Time to Cut Ties to Indirect Demand Sources

More than 60% of publishers expect digital revenue to grow in a post-third party cookie era. Few have articulated exactly what this will look like.
Time to Cut Ties to Indirect Demand Sources

More than 60% of publishers expect digital revenue to grow in a post-third party cookie era. Few have articulated exactly what this will look like, what strategies will be put in place, and how publisher operations can and will play a role in establishing a stronger foothold in the industry. The path to success ultimately involves optimizing demand leveraging new perspectives and data such as focus on revenue compared to fill rate, and quality ad executions with higher margins compared to adding placements to a site.

Uncertainty in how to capitalize

There is still some uncertainty around how organizations can capture new revenue as the industry evolves. In a recent study by DoubleVerify, 45% of publishers stated they are turning to private marketplaces, 40% believe first-party data will be the best solution, and 34% are leaning on contextual. The study shows an even distribution between the options. Really, each could play an important role in the new age of advertising.

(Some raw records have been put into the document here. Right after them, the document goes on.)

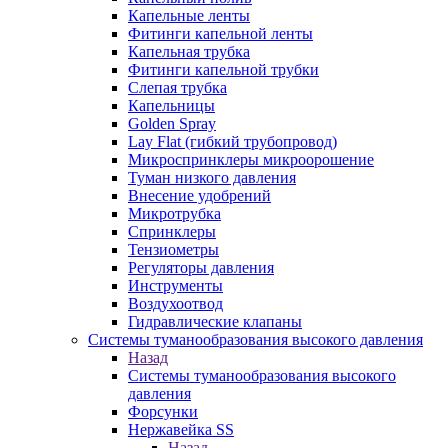
Капельные ленты
Фитинги капельной ленты
Капельная трубка
Фитинги капельной трубки
Слепая трубка
Капельницы
Golden Spray
Lay Flat (гибкий трубопровод)
Микроспринклеры микроорошение
Туман низкого давления
Внесение удобрений
Микротрубка
Спринклеры
Тензиометры
Регуляторы давления
Инструменты
Воздухоотвод
Гидравлические клапаны
Системы туманообразования высокого давления
Назад
Системы туманообразования высокого
давления
Форсунки
Нержавейка SS
Назад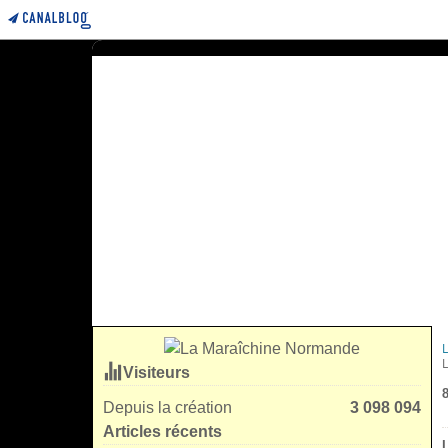
Visiteurs
Depuis la création
3 098 094
Articles récents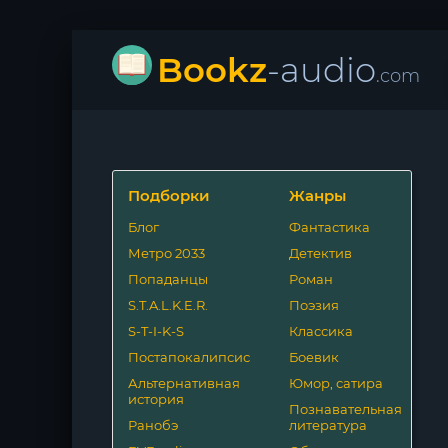
Bookz
-audio
.com
Подборки
Жанры
Блог
Фантастика
Метро 2033
Детектив
Попаданцы
Роман
S.T.A.L.K.E.R.
Поэзия
S-T-I-K-S
Классика
Постапокалипсис
Боевик
Альтернативная
Юмор, сатира
история
Познавательная
Ранобэ
литература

Balance data and demand strategy

Given that many publishers are building out robust first-party data ecosystems and taking a renewed refreshed emphasis on private marketplaces, it appears that they are transitioning away from indirect revenue sources to more premium and direct relationships with advertisers. Research finds that 60% of publishers forecast growth in preferred deals and private marketplaces, and 88% of publishers believe selling direct will become more important. 

While direct demand is only a small percentage of demand, it is starting to account for a large portion of revenue. On average, direct-sold inventory accounts for 39% of publisher revenue, with (digital) programmatic accounting for 28% of overall publisher revenue. Advertisers are expressing interest in more direct relationships with publishers. This means more ad dollars spent on advertising with publishers versus on “tech fees.” (Remember that each time an ad call passes through a new system in the tech stack, the budget is siphoned away from publishers to pay for various fees.)

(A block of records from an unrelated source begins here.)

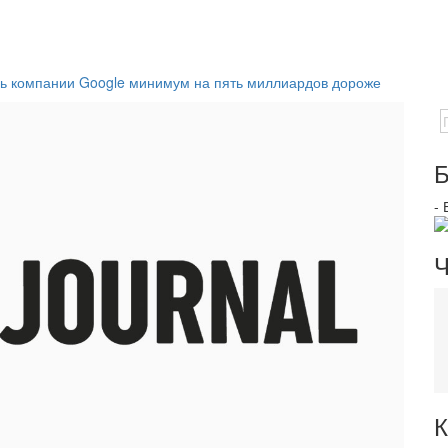
сь компании Google минимум на пять миллиардов дороже
Б
-
Ч
К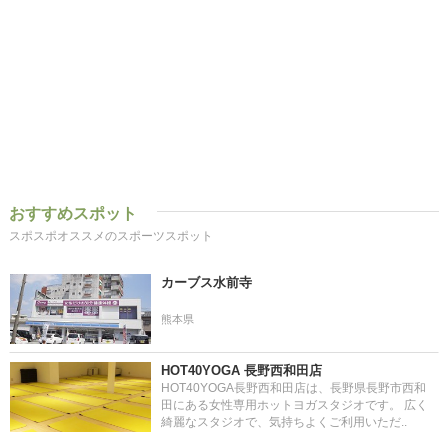
おすすめスポット
スポスポオススメのスポーツスポット
カーブス水前寺
熊本県
HOT40YOGA 長野西和田店
HOT40YOGA長野西和田店は、長野県長野市西和
田にある女性専用ホットヨガスタジオです。 広く
綺麗なスタジオで、気持ちよくご利用いただ..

Developing a direct or premium-first demand strategy will require differentiation. Each publisher can rely on their first-party audiences. However, they can strengthen their stance by partnering with their publisher operations and content teams to deliver unique value in content production and optimization. 

These teams have the expertise and insights to support data-driven optimization. That said, it will be essential to go beyond dynamic creative optimization and incorporate format and page placement. Look at the data and create tailored packages combining placement and formations to meet campaign KPI objectives. This unique combination of data, placement, content, context, and site value will drive differentiation between publishers.